Combining genetics and tech to double success rates

Harnessing the insights of tomorrow to make better medicines today

At GSK, we don’t want to just find new, better medicines and vaccines – we want to get better at finding them, in ways that are faster and more effective. One way we’re approaching this challenge is by combining the power of genetic and genomic insights with the speed and scale of artificial intelligence and machine learning (AI-ML). When combined, these three elements – genetics, genomics, and AI-ML – can ultimately help us predict more about human health, and develop better medicines for the future.

We have an incredible team of experts driving this program, but even the best people can’t do their work without the proper tools. That’s why we’ve equipped our scientists with an in-house, state-of-the-art AI hub, dedicated to using predictive modeling for drug discovery.

Since 2019, our GSK team has been unlocking the potential of rich genetic data through predictive modeling with patient benefit at the centre. And as we’re learning new things about biology every day, we’re integrating insights from genetics and genomics with the power of AI-ML – allowing us to learn and do more than we ever imagined possible. Working with partners at the cutting edge of these fields, we aim to double our developmental success rate and bring more effective medicines and vaccines to people around the world.

Unlocking the potential of humanity’s infinite library: Genetics and Genomics

Genetic data lets us break down every aspect of who we are as humans, from eye colour to the markers of different health conditions, so we can understand the underlying code behind it. And thanks to human ingenuity and years of hard work within and outside of GSK, the field of functional genomics now helps us understand what that code does and how it interacts inside the body, in the world, and in response to disease. Patterns in this data have the potential to help us identify and evaluate avenues for medical exploration.

Professor Fyodor Urnov, in the Molecular and Cell Biology Department at the University of California, Berkeley, an institution partnering with GSK in this endeavour said “CRISPR is the first tool that we have ever had in the history of biomedicine to not only uncover those treasures in human DNA but also act on them.”

Human DNA bears the imprint of three-plus billion years of evolution. It never ceases to amaze us, just how big a treasure trove human genetic variation is.

Professor Fyodor Urnov

Molecular and Cell Biology Department at the University of California, Berkeley

Patient-centric predictive modeling: AI-ML

Among the billions of individual data points and genetic interactions, there exists an infinite number of possible pathways we could investigate. Given the complexity of this data, we need more advanced tools to help us analyse it at scale. That’s where AI comes in, to help us separate the relevant from the interesting.

Dr. Fiona Behan, a Scientific Leader of Functional Genomics at GSK and former cancer researcher at the Wellcome Sanger Institute, sums up the promise of these tools perfectly. “Before, we knew what genes were, but not what they were doing,” Behan says. “It could take scientists decades focusing on a single gene to figure out the function. But by combining functional genomics experimental approaches with AI and ML, we can often figure that out in a couple of months.” She adds, “The reason I do what I do [in the field of functional genomics] is to transform patients’ lives.”

With our in-house AI hub, we’re using ML to unlock the potential of complex genetic data with never-before-seen levels of speed, precision, and scale. Every model we build, run, or test deepens our understanding, and creates a compounding, near-infinite feedback loop of experimental possibilities. Ultimately, the use of AI improves predictions, viability, and the speed at which we can bring investigational medicines and vaccines from the lab to the clinic, and most importantly to patients.

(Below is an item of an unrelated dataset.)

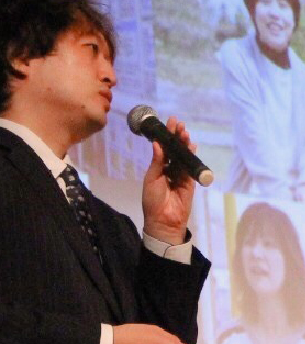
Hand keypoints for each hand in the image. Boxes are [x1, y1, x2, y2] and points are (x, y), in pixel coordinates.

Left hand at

At GSK, we believe that the predictive power of AI and genetics holds the key to improving research and development. Kim Branson, Global Head of Artificial Intelligence and Machine Learning at GSK, also looks to the past. “We have a history of everything that [humans have] experienced in our genes…and we now have the tech to read the language of the history in our genome, make comparisons, and test hypotheses.”

The answer to some of our diseases is carried in all of us. We have a history of everything that [humans have] experienced in our genes…and we now have the tech to read the language of the history in our genome, make comparisons, and test hypotheses.

Kim Branson

Global Head of Artificial Intelligence and Machine Learning, GSK

Our people and partnerships steering great science

At GSK, we give our scientists the freedom to own the process and steer research where genetic data shows the most promising avenues for drug discovery. But even with the knowledge, tools, and resources within GSK, we know we can’t do it all alone.

That’s why we’re increasingly partnering with and hiring outstanding people from the cutting edge of fields within and outside pharma, like tech, biotech, data-science, and academia, including:

  • 23andMe
  • Laboratory for Genomics Research /UC-Berkeley and UCSF
  • The Broad Institute
  • UK BioBank
  • NVIDIA
  • Cerebras

By bringing together the best and brightest from across disciplines, we can create a more integrated process that’s even greater than the sum of its parts.  

By harnessing the power of new partnerships, practices, and perspectives, we can solve problems to help people do more, feel better, and live longer.